** start SELECTED TEXT **

We talked not
too long ago about backup withholding.
What is it?
Think Forms
1099 and you are mostly there.
The IRS
wants reporting for many types of payments, such as:
· Interest
· Dividends
· Rents
· Royalties
· Commissions and fees
· Gambling winnings
· Gig income
Reporting requires
an identification number, and the common identification number for an
individual is a social security number.
The IRS
wants to know that whoever is being paid will report the income. The payor starts
the virtuous cycle by reporting the payment to the IRS. It also means that – if
the payee does not provide the payor with an identification number - the payor
is required to withhold and remit taxes on behalf of the payee.
You want to
know how this happens … a lot?
Pay someone
in cash.
There is a
reason you are paying someone in cash, and that reason is that you probably
have no intention of reporting the payment – as a W-2, as a 1099, as anything –
to anyone.
It is all
fun and games until the IRS shows up. Then it can be crippling.
I had the following bright shiny drop into my office recently:
The client
filed the 1099 and also responded to the first IRS notice.
It could
have gone better.
That 24% is
backup withholding, and I am the tax Merlin that is supposed to “take care of”
this. Yay me.
This case was
not too bad, as it involved a single payee.
How did it
happen?
The client issued
a 1099 to someone without including a social security number. They filled-in “do
not know” or “unknown” in the box for the social security number.
Sigh.
Sometimes you
do not know what you do not know.
Here is a
question, and I am being candid: would I send in a 1099 to the IRS if I did not
have the payee’s social security number?
Oh, I understand
the ropes. I am supposed to send a 1099 if I pay someone more than $600 for the
performance of services and yada yada yada. If I don’t, I can be subject to a
failure to file penalty (likely $310). There is also a failure to provide penalty
(likely $310 again). I suppose the IRS could still go after me for the backup
withholding, but that is not a given.

** end SELECTED TEXT **
** start DATA ENTRIES **

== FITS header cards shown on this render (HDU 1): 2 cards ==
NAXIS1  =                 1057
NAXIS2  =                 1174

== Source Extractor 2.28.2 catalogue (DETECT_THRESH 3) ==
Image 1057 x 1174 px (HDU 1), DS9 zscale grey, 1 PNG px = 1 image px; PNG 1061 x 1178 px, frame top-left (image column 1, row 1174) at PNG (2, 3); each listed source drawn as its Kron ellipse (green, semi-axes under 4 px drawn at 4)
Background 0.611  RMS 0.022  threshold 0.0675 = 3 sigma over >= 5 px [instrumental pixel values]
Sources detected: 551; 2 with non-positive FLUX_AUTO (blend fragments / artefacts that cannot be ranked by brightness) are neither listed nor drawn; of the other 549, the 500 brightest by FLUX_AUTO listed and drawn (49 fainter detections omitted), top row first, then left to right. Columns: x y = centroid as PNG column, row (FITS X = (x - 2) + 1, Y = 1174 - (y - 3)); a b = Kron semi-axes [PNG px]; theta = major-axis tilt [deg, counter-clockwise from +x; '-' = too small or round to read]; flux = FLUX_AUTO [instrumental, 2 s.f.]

** end DATA ENTRIES **

**OBJECTIVES**
(a) Using the piece on backup withholding, answer these:
(i) What is the common identification number for an individual?
(ii) What did the client write in the box for the social security number?
(iii) What amount is given as the likely failure to file penalty?
(b) Go on with the piece on backup withholding, picking up after its final sentence.
You won't need the entries.

**SOLVED PROBLEMS**
(a)
(i) A social security number.
(ii) "Do not know" or "unknown."
(iii) $310.

(b)
Let me see: looks
like alternative one is a $620 given and alternative two is a $38,245 given.
I am not
saying, I am just saying.
Back to our
bright shiny.
What to do?
I mentioned
that the payment went to one person.
What if we
obtained an affidavit from that person attesting that they reported the payment
on their tax return? Would that get the IRS to back down?
It happens enough that the IRS has a specific form for it.
We filled in
the above form and are having the client send it to the payee. We are
fortunate, as they have a continuing and friendly relationship. She will sign, date,
and return the form. We will then attach a transmittal (Form 4670) and send the
combo to the IRS. The combo is considered a penalty abatement request, and I am
expecting abatement.
Is it a
panacea?
Nope, and it
may not work in many common situations, such as:
(1) One never obtained payee contact information.
(2) A one-off transaction. One did not do
business with the payee either before or since.
(3) The payee moved, and one does not
know how to contact him/her.
(4) There are multiple payees. This could
range from a nightmare to an impossibility.
(5) The payee does not want to help, for whatever
reason.
Is there a
takeaway from this harrowing tale?
Think of
this area of tax as safe:sorry. Obtain identification numbers (think Form W-9)
before cutting someone their first check. ID numbers are not required for
corporations (such as the utility company or Verizon), but one is almost
certainly required for personal services (such as gig work). I suppose it could
get testy if the payee feels strongly about seemingly never-ending tax reporting,
but what are you supposed to do?
Better to
vent that frustration up front rather than receive a backup withholding notice
for $38,245.
And wear out
your CPA.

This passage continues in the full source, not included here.